Aim of the exercise: Every entry below should be returned exactly as it appears, with pictures left out.

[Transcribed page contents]
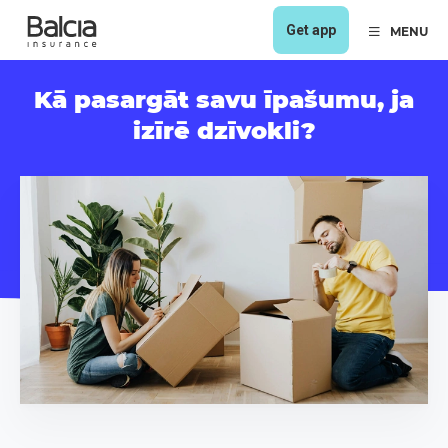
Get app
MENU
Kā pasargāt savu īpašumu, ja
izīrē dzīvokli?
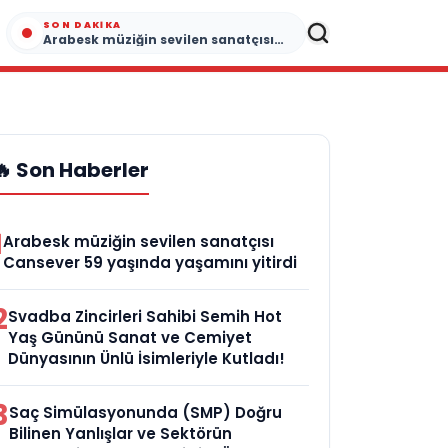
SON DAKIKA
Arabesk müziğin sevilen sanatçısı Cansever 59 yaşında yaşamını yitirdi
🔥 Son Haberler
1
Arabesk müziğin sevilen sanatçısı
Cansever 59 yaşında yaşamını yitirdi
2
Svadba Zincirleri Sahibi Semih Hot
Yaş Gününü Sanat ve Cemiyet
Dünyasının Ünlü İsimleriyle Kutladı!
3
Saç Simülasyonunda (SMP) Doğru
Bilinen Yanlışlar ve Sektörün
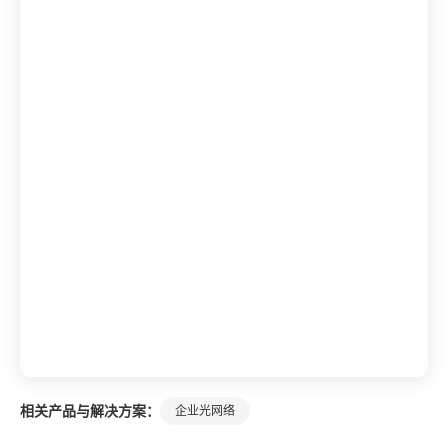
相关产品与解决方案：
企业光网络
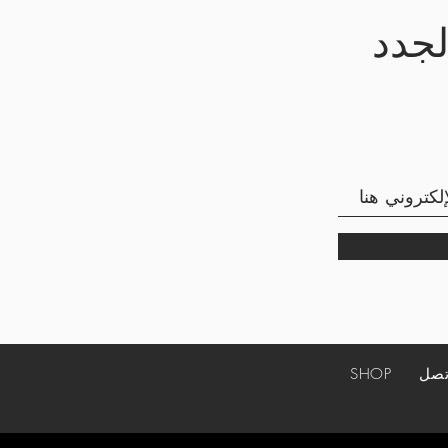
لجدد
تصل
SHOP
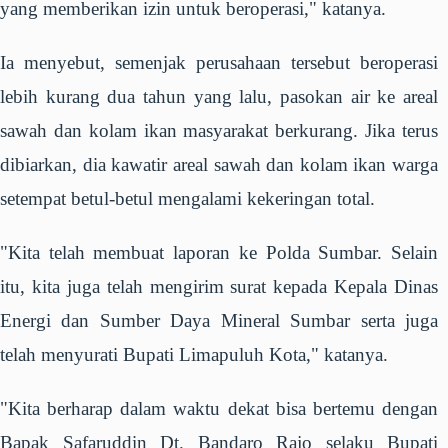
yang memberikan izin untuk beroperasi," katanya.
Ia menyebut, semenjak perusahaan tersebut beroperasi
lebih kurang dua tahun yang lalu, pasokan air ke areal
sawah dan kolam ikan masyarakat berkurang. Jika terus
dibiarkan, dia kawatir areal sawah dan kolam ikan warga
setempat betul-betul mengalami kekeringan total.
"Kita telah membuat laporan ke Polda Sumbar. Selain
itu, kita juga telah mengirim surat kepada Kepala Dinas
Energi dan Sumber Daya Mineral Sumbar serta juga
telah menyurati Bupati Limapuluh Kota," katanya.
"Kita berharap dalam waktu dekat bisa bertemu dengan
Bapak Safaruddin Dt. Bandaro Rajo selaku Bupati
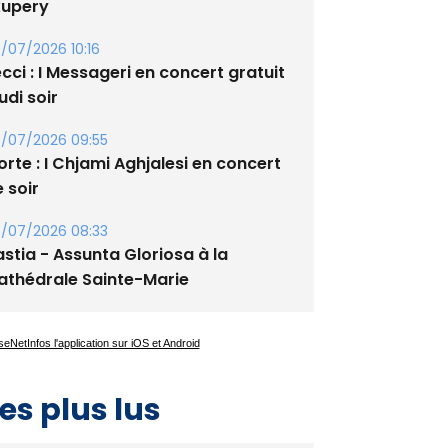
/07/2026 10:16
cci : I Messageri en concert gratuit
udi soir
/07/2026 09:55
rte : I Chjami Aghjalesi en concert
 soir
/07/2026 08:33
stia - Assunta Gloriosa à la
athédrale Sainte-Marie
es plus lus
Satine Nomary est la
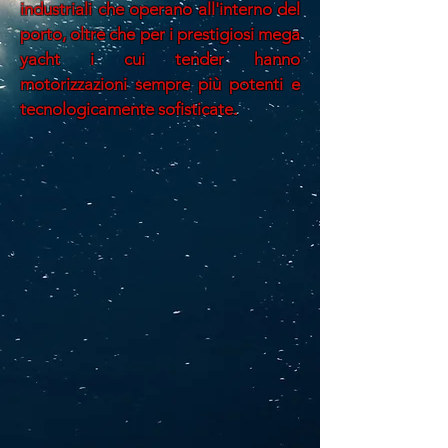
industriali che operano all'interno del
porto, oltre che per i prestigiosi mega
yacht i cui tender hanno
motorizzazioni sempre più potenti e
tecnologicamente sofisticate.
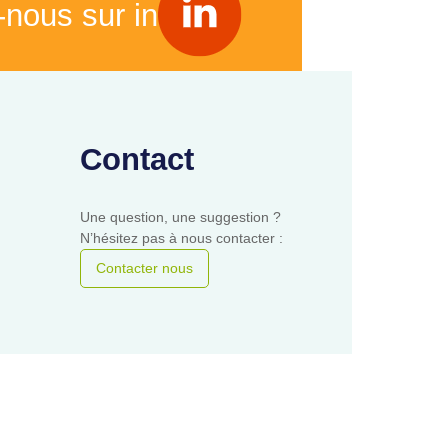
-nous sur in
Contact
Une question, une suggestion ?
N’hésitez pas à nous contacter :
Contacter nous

Written solution:
Get app
MENU
Kā pasargāt savu īpašumu, ja
izīrē dzīvokli?
SON DAKIKA
Arabesk müziğin sevilen sanatçısı Cansever 59 yaşında yaşamını yitirdi
🔥 Son Haberler
1
Arabesk müziğin sevilen sanatçısı
Cansever 59 yaşında yaşamını yitirdi
2
Svadba Zincirleri Sahibi Semih Hot
Yaş Gününü Sanat ve Cemiyet
Dünyasının Ünlü İsimleriyle Kutladı!
3
Saç Simülasyonunda (SMP) Doğru
Bilinen Yanlışlar ve Sektörün
相关产品与解决方案：
企业光网络
لجدد
تصل
SHOP
yang memberikan izin untuk beroperasi," katanya.
Ia menyebut, semenjak perusahaan tersebut beroperasi
lebih kurang dua tahun yang lalu, pasokan air ke areal
sawah dan kolam ikan masyarakat berkurang. Jika terus
dibiarkan, dia kawatir areal sawah dan kolam ikan warga
setempat betul-betul mengalami kekeringan total.
"Kita telah membuat laporan ke Polda Sumbar. Selain
itu, kita juga telah mengirim surat kepada Kepala Dinas
Energi dan Sumber Daya Mineral Sumbar serta juga
telah menyurati Bupati Limapuluh Kota," katanya.
"Kita berharap dalam waktu dekat bisa bertemu dengan
Bapak Safaruddin Dt. Bandaro Rajo selaku Bupati
/07/2026 10:16
cci : I Messageri en concert gratuit
udi soir
/07/2026 09:55
rte : I Chjami Aghjalesi en concert
 soir
/07/2026 08:33
stia - Assunta Gloriosa à la
athédrale Sainte-Marie
es plus lus
Satine Nomary est la
industriali che operano all'interno del
porto, oltre che per i prestigiosi mega
yacht i cui tender hanno
motorizzazioni sempre più potenti e
tecnologicamente sofisticate.
-nous sur in
Contact
Une question, une suggestion ?
N’hésitez pas à nous contacter :
Contacter nous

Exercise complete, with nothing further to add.